L’immagine che questa edizione immortala risulta particolarmente vivida e luminosa e restituisce uno stato di salute della narrativa italiano particolarmente buono. Da notare un ritorno al romanzo, particolare attenzione alla memoria collettiva e meno spazio invece per l’autobiografia che ha caratterizzato le passate edizioni, basti pensare a L’avversario, libro di Alessandro Bajani, vincitore del ’25.

La dozzina finalista, selezionata dal comitato direttivo guidato da Melania G. Mazzucco ha unito nomi di autori emergenti e mostri sacri della narrativa nostrana, rendendo la competizione particolarmente interessante.
Tra i titoli più osservati c’è Donnaregina di Teresa Ciabatti, proposto da Roberto Saviano, romanzo che si muove nei territori liminali del potere criminale e dei rapporti familiari con uno stile particolarmenre inquieto che ha reso l’autrice una delle voci più riconoscibili della scena contemporanea. Accanto a lei si staglia gigante Michele Mari che con I convitati di pietra, pubblicato da Einaudi, risulta una presenza particolarmente ingombrante. Non vorremmo sbilanciarci troppo ma, di fronte alcuni nomi, fatichiamo a trattenere l’entusiasmo.
C’è poi il ritorno di Ermanno Cavazzoni, in gara con Storia di un’amicizia, e Bianca Pitzorno con La sonnambula, presenze rassicuranti che in qualche modo decorano senza troppo disturbare. Di sfondo, troviamo anche La rosa inversa di Maria Attanasio, opera di impianto storico con una scenario squisitamente mediterraneo.

Da attenzionare il pastiche tra filosofia, formazione e ricerca personale di Matteo Nucci e del suo Platone. Una storia d’amore, narrazione che intreccia pensiero filosofico ed eros. Non dimentichiam poi Christian Raimo con L’invenzione del colore che sulla scia della precedente produzione racconta una nostalgia Italia contemporanea.

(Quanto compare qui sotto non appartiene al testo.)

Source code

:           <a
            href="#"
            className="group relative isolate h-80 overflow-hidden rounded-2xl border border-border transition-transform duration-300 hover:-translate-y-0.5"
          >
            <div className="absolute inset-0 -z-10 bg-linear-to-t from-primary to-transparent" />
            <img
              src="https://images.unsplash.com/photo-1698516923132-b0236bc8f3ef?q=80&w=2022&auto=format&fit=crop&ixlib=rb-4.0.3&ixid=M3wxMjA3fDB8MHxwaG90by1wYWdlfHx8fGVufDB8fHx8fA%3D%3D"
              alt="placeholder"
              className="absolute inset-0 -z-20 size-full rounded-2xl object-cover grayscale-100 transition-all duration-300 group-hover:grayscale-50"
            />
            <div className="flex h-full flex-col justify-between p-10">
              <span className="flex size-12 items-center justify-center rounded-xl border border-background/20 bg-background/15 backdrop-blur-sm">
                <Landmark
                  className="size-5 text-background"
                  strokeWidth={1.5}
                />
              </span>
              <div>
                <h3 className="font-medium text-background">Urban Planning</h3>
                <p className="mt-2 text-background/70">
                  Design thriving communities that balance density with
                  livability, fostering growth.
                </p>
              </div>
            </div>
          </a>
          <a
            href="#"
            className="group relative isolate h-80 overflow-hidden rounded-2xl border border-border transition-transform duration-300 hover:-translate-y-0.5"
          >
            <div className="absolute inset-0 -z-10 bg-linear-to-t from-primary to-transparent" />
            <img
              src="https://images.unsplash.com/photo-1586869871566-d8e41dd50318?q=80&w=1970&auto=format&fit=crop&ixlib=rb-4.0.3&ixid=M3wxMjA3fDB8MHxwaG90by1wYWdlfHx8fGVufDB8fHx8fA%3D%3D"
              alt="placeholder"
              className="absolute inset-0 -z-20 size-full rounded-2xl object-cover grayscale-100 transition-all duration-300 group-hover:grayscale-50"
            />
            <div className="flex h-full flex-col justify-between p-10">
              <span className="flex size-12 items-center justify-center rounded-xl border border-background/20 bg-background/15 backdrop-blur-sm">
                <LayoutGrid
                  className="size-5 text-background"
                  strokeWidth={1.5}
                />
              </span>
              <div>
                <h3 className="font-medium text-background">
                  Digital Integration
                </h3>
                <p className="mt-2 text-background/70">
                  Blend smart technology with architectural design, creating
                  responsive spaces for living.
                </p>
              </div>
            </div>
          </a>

Multiculturale e apolide è invece Acqua sporca di Nadeesha Uyangoda che nel suo romanzo non fatica a descrivere le ipocrisie di un paese in l’aggettivo diverso fatica ad andare in disuso.
Particolarmente sorprendenti Vedove di Camus di Elena Rui e Lo sbilico di Alcide Pierantozzi che rappresentano forse le candidature originali, mentre Mauro Covacich con Lina e il sasso e Marco Vichi con Occhi di bambina riequilibrano la bilancia per un’edizione la cui presenza dei colossi editoriali continua a farla da padrone.

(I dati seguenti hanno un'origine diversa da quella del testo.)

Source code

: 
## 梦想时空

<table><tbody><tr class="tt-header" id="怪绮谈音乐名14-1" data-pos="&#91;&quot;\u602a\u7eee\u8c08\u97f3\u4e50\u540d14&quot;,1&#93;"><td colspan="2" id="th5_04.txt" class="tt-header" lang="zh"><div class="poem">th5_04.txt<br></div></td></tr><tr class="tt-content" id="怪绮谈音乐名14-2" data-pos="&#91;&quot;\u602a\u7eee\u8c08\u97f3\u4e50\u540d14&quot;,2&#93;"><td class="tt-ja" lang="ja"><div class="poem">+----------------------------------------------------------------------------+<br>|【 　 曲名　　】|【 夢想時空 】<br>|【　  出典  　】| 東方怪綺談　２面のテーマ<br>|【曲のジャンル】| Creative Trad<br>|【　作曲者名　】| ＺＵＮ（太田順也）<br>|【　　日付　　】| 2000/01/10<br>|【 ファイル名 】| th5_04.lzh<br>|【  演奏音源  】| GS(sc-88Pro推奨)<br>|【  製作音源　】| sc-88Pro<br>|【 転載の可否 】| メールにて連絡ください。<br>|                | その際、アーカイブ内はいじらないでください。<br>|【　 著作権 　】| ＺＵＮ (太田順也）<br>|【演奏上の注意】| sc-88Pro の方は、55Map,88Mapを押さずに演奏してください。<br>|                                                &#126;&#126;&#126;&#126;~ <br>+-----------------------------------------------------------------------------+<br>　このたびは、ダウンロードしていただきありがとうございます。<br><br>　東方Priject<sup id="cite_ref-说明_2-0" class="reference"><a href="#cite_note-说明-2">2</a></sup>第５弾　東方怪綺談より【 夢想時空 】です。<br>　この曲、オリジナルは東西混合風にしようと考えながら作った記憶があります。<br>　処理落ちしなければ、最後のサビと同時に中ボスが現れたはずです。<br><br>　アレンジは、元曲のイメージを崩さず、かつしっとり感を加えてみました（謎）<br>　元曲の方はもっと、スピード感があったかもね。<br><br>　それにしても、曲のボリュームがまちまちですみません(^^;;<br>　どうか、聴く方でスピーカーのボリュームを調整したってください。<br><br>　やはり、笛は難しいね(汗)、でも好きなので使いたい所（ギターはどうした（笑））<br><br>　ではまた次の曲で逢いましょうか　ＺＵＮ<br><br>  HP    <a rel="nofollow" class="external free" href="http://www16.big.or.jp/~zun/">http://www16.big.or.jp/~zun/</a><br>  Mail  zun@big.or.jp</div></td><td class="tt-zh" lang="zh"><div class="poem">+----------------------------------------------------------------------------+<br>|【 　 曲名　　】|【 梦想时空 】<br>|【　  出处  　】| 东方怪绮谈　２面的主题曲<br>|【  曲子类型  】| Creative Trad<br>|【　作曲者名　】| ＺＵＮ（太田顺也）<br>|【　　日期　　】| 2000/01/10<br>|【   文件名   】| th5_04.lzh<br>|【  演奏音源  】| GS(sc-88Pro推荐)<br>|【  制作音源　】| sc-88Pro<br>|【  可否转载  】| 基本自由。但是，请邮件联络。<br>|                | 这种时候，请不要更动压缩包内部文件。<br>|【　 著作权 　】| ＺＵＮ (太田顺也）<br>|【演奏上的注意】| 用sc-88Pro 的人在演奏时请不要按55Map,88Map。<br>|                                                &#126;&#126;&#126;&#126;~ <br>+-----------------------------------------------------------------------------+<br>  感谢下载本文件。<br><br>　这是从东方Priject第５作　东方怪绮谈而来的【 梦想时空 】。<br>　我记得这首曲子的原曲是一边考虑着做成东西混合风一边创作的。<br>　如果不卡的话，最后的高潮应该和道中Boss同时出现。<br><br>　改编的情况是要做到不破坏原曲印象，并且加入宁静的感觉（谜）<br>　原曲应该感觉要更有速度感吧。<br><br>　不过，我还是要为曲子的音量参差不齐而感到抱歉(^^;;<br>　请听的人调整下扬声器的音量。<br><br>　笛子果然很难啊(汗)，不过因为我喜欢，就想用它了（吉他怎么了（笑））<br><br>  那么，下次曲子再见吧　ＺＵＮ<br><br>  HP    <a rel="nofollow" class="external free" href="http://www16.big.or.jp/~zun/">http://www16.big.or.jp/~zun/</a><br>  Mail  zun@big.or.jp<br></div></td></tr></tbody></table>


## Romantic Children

Più che una semplice lista di finalisti, la dozzina del 2026 sembra allora raccontare una fase di transizione della narrativa italiana: meno ossessionata dall’autobiografismo, più interessata a un ritorno al romanzo, all’artificio narrativo che è fuga e salvezza dai momenti bui. Ed è forse proprio questo il dato più interessante del nuovo Strega: il ritorno al verosimile perché il Vero è troppo doloroso.